For the child's loving caress had touched the fountain of tears, and, sobbing, the poor mother said-

"Oh, little Miss Joy! Jack has run away. I couldn't sleep, so I came down here."

"Run away, Jack! Oh, how naughty of him to grieve you! But he will come back-of course he will. Don't cry, my dear Goody Patience; don't cry. Of course he'll come back.
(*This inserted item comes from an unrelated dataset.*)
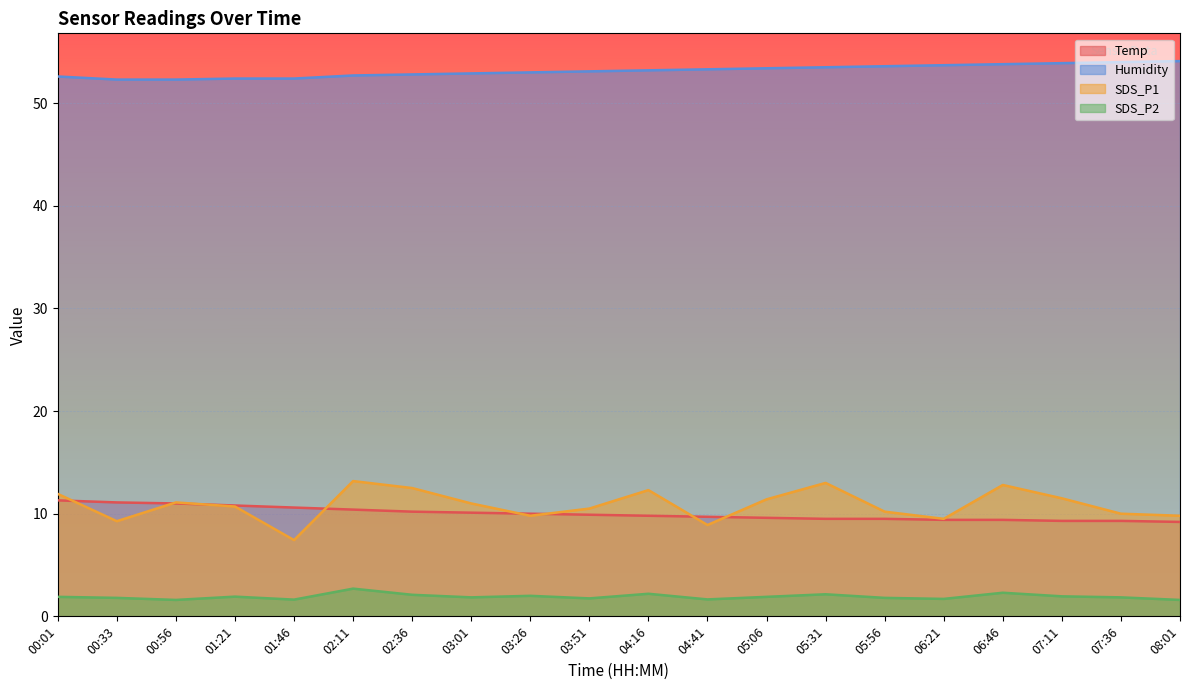

List the labels in order of Temp value, smallest first.

08:01, 07:11, 07:36, 06:21, 06:46, 05:31, 05:56, 05:06, 04:41, 04:16, 03:51, 03:26, 03:01, 02:36, 02:11, 01:46, 01:21, 00:56, 00:33, 00:01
What was it all about?"

"A fuss with his poor Aunt Amelia, as usual; and Jack was rude, I know, and he did not behave well; but--"

"I am afraid," Joy said thoughtfully, "Jack is not a good boy to Miss Pinckney. He is no end good to me, and I love him dearly, and so does Uncle Bobo. He says he is like a fine ship-all sails set and flags flying and no compass-which gets on rocks and quicksands, because there is no guide. That is what Uncle Bobo says."

"It is quite true-quite true," Patience said. "I do not excuse him, though I know he has had a great deal to try his temper in his Aunt Amelia's house."

"I dare say he will come back, and be a good boy. I'll talk to him," Joy said, with a wise nod of her golden head. "I'll talk to him, and he will never run away again."

"But, Joy, he is gone; and though Mr. Paterson thinks he knows where to find him, I don't believe he will find him."

"I must go indoors now; for here is Peter coming to take down our shutters, and Uncle Bobo will be wanting his breakfast, and I always help Susan to get it ready. I shall be on the watch, and the minute Jack comes back I will run over."

Then, with showers of kisses on the pale, woe-struck face, little Miss Joy was gone.